Interestingly, for the Fold skeleton the single GPU program and the four GPU program have approximately the same run-time. This finding can be used for a default default implementation of Fold only on one GPU with the best found CPU-fraction.

6 Conclusions and Future Work

We have shown that in specific hardware settings and for selected skeletons, using the CPU in addition to the GPUs can speed up the program. This is especially relevant for Map and Zip skeletons as they do not require communication between CPU and GPU in contrast to the Fold skeleton and the creation of data structures. We have also shown that for strong GPUs, it is often more efficient to let the GPUs do all calculations.

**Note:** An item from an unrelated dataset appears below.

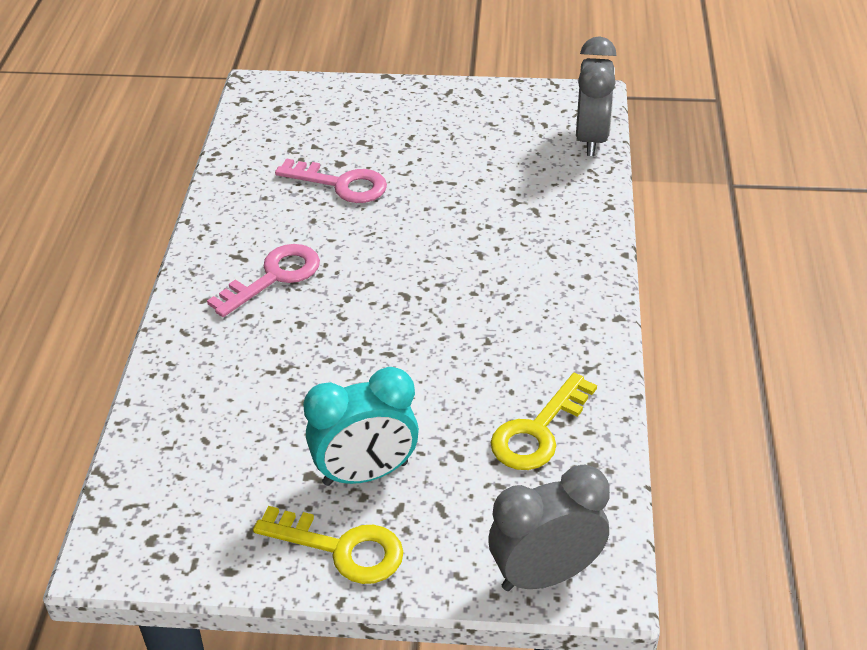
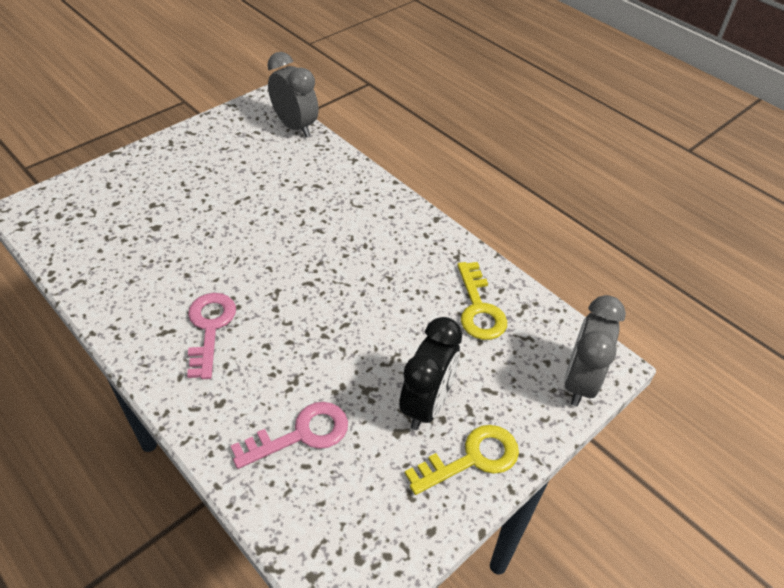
camera: 50 degrees left, 5 degrees up
(341, 184) = (175, 240): pink key -> pink key (301, 434)
(365, 473) = (426, 404): turquoise clock -> black clock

As future work, we plan to use our observations for automatically choosing a suitable data distribution. This could facilitate the usage of Muesli for inexperienced programmers. There is however still some way to go, before we can reach this goal. As could be seen, different hardware requires a different distribution of data and calculations. Therefore, we aim to fine-tune Muesli to the specific hardware. In addition to making use of hardware details which are available at run-time, a precompiler could care about the distribution of data and work, and might integrate regular data-structures. SkePU is using a precompiler, and the authors mentioned the usefulness of a static code analysis by the precompiler to autotune a program [11]. However, this has not been fully implemented yet to the best of our knowledge. The autotuner would have to take the complexity of the user functions into account.